### Provided material
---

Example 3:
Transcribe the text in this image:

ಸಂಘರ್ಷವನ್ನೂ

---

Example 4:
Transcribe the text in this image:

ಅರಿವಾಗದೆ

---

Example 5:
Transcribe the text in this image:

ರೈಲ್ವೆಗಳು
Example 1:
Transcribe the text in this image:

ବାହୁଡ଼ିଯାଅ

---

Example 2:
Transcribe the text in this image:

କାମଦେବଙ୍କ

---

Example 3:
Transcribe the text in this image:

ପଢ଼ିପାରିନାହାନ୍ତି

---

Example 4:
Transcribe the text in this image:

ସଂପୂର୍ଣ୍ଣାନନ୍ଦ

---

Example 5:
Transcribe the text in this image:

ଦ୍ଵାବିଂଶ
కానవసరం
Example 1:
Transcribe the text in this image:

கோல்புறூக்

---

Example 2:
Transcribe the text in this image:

### Instructions for the task
Word for word, transcribe the data shown above.

### Result below
---

Example 3:
Transcribe the text in this image:

ಸಂಘರ್ಷವನ್ನೂ

---

Example 4:
Transcribe the text in this image:

ಅರಿವಾಗದೆ

---

Example 5:
Transcribe the text in this image:

ರೈಲ್ವೆಗಳು
Example 1:
Transcribe the text in this image:

ବାହୁଡ଼ିଯାଅ

---

Example 2:
Transcribe the text in this image:

କାମଦେବଙ୍କ

---

Example 3:
Transcribe the text in this image:

ପଢ଼ିପାରିନାହାନ୍ତି

---

Example 4:
Transcribe the text in this image:

ସଂପୂର୍ଣ୍ଣାନନ୍ଦ

---

Example 5:
Transcribe the text in this image:

ଦ୍ଵାବିଂଶ
కానవసరం
Example 1:
Transcribe the text in this image:

கோல்புறூக்

---

Example 2:
Transcribe the text in this image:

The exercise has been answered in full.